*Task:*
Determine the number of lines in the listing below in which the word "Schema" is present, and state it without comment.
_ _ _ _ _
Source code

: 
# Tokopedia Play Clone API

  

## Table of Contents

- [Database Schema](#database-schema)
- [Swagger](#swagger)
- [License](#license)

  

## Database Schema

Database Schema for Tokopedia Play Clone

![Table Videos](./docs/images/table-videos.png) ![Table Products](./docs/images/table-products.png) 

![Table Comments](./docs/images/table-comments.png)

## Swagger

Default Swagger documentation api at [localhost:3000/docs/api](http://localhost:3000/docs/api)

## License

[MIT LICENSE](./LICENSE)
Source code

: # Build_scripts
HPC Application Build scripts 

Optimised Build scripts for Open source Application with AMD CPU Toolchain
_ _ _ _ _
*Worked solution:*
3